- [What is asked]:
Edit the items from the start of the records through the line that contains "text_box [1175, 681, 1356, 719]", replacing "bounding box" with "enclosing rectangle" and leaving everything else unchanged.
━━ Provided records ━━
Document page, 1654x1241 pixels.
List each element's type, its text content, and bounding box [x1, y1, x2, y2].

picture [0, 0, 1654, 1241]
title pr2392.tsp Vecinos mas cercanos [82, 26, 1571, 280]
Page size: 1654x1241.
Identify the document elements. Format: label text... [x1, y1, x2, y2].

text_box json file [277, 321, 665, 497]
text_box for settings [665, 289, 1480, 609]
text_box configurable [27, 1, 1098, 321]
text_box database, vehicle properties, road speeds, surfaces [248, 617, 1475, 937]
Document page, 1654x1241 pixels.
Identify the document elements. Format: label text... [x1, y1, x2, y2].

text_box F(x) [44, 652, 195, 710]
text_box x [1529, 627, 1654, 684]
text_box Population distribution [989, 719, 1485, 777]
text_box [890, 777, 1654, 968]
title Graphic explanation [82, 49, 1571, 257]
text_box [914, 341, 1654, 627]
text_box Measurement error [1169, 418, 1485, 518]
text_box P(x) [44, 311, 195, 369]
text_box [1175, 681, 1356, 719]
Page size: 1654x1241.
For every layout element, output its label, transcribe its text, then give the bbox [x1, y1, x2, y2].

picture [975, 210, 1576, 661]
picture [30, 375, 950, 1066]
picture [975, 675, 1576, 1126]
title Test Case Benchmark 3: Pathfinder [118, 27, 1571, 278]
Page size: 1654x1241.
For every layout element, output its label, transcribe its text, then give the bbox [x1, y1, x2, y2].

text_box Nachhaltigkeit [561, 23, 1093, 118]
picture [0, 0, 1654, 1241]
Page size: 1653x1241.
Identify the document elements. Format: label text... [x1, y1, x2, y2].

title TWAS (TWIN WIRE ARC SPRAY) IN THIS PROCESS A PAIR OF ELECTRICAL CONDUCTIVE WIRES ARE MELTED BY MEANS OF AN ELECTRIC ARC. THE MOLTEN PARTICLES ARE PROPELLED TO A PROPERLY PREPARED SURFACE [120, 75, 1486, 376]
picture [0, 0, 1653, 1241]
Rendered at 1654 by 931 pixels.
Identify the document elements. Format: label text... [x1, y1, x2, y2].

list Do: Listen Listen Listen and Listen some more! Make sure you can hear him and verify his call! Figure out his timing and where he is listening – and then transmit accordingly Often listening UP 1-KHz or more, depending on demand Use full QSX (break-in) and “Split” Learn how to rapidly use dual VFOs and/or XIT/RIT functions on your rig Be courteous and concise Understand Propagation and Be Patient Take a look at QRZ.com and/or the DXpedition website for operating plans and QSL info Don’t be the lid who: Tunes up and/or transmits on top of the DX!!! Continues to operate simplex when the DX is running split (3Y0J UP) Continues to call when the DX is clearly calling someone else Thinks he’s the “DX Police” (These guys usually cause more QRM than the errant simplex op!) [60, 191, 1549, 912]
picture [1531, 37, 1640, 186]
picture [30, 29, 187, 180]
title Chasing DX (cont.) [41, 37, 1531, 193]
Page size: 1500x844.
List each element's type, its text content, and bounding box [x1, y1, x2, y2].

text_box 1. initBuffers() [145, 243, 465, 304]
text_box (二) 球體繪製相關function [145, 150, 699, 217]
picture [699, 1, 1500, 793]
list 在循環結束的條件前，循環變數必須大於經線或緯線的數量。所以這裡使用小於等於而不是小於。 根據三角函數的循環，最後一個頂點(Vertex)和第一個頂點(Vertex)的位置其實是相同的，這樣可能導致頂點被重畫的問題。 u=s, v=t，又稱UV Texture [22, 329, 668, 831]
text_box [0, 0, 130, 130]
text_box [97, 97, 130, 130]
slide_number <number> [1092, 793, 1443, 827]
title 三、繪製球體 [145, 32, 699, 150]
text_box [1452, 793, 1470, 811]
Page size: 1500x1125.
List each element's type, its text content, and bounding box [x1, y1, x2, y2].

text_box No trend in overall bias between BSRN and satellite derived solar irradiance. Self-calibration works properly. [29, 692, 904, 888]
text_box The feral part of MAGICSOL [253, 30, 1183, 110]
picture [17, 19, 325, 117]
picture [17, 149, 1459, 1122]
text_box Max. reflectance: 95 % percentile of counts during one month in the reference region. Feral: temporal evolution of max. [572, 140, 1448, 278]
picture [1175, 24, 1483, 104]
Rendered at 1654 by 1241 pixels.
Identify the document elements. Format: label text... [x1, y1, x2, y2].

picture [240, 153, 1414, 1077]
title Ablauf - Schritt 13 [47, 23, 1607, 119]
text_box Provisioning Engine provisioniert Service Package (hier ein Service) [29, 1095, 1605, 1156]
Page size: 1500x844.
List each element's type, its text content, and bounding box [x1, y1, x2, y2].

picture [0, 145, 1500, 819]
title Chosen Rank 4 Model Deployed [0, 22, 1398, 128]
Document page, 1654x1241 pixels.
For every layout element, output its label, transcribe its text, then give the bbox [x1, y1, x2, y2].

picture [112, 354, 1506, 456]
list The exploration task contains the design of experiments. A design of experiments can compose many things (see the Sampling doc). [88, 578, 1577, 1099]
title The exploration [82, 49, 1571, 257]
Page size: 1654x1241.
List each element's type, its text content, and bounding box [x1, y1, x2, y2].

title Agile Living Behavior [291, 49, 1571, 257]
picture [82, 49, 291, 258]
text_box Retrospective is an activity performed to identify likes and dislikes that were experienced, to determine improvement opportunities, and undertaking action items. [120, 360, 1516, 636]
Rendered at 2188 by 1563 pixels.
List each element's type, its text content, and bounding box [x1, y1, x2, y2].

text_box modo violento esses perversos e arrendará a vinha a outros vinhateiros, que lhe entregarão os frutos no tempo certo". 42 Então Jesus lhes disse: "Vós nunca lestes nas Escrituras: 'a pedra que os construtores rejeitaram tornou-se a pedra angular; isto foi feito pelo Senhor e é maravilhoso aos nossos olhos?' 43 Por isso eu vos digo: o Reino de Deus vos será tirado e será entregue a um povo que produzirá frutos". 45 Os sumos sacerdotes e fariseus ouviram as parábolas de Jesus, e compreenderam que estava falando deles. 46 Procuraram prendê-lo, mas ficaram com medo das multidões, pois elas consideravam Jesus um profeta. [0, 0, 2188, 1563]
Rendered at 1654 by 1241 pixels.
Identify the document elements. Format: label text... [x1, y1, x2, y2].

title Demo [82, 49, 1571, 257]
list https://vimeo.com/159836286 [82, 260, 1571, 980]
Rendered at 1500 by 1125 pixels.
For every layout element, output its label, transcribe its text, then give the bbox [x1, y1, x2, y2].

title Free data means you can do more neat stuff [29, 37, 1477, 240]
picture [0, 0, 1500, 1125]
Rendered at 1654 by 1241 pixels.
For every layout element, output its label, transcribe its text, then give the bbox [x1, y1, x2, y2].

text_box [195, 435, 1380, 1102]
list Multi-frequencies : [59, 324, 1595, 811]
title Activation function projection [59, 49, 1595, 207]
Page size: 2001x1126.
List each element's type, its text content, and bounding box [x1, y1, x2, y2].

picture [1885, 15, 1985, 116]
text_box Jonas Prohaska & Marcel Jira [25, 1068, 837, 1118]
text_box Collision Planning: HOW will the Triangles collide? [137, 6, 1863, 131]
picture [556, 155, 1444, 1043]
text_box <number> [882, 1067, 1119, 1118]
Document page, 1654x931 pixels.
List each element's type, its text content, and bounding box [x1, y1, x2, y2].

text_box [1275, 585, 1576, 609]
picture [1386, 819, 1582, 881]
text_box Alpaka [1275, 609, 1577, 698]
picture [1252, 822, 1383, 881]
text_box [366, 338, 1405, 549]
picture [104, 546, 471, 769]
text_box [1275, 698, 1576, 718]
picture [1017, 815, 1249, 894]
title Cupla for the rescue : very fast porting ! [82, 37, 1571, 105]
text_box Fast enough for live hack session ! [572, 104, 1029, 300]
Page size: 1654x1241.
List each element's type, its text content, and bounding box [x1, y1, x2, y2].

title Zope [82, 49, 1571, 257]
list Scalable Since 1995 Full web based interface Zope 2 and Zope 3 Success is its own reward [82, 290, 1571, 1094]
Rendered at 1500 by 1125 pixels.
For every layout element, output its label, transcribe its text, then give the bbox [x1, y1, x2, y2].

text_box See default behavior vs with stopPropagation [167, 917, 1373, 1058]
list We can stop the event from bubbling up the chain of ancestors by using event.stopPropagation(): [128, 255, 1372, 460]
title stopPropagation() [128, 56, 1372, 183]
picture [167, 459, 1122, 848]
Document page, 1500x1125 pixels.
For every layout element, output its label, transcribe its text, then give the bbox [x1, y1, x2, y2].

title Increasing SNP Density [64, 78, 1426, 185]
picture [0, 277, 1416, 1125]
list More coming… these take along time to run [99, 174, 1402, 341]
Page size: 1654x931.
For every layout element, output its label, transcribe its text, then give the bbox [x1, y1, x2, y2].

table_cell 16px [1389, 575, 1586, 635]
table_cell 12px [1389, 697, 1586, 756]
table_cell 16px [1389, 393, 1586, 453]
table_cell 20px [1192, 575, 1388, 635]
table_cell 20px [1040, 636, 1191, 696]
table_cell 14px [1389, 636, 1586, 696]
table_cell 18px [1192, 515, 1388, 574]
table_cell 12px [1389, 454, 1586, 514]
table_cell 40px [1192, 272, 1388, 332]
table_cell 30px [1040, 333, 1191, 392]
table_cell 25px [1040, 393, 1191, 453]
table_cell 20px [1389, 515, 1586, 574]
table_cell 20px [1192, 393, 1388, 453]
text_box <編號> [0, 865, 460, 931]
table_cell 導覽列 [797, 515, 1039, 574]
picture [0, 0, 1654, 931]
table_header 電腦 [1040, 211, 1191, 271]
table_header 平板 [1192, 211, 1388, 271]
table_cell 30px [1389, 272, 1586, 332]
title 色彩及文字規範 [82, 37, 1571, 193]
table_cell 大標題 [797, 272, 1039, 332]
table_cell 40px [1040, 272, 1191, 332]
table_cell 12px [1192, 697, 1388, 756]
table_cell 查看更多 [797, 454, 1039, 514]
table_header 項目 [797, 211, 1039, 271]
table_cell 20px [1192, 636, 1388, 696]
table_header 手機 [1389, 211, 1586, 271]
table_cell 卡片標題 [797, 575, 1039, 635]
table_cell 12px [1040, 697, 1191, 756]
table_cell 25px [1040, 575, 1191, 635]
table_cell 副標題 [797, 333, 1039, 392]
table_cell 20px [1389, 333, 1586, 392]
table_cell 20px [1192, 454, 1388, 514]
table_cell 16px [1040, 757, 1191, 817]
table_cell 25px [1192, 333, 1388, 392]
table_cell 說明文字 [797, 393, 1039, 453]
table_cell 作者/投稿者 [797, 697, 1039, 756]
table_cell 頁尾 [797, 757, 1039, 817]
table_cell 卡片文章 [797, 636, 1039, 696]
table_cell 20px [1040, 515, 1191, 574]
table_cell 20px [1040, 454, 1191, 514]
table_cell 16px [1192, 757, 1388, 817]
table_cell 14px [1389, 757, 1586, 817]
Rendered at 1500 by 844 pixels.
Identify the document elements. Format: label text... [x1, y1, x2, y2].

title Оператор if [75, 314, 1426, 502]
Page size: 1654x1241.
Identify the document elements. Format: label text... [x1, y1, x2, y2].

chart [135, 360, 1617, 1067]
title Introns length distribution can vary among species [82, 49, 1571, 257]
━━━
- [Task solution]:
Document page, 1654x1241 pixels.
List each element's type, its text content, and enclosing rectangle [x1, y1, x2, y2].

picture [0, 0, 1654, 1241]
title pr2392.tsp Vecinos mas cercanos [82, 26, 1571, 280]
Page size: 1654x1241.
Identify the document elements. Format: label text... [x1, y1, x2, y2].

text_box json file [277, 321, 665, 497]
text_box for settings [665, 289, 1480, 609]
text_box configurable [27, 1, 1098, 321]
text_box database, vehicle properties, road speeds, surfaces [248, 617, 1475, 937]
Document page, 1654x1241 pixels.
Identify the document elements. Format: label text... [x1, y1, x2, y2].

text_box F(x) [44, 652, 195, 710]
text_box x [1529, 627, 1654, 684]
text_box Population distribution [989, 719, 1485, 777]
text_box [890, 777, 1654, 968]
title Graphic explanation [82, 49, 1571, 257]
text_box [914, 341, 1654, 627]
text_box Measurement error [1169, 418, 1485, 518]
text_box P(x) [44, 311, 195, 369]
text_box [1175, 681, 1356, 719]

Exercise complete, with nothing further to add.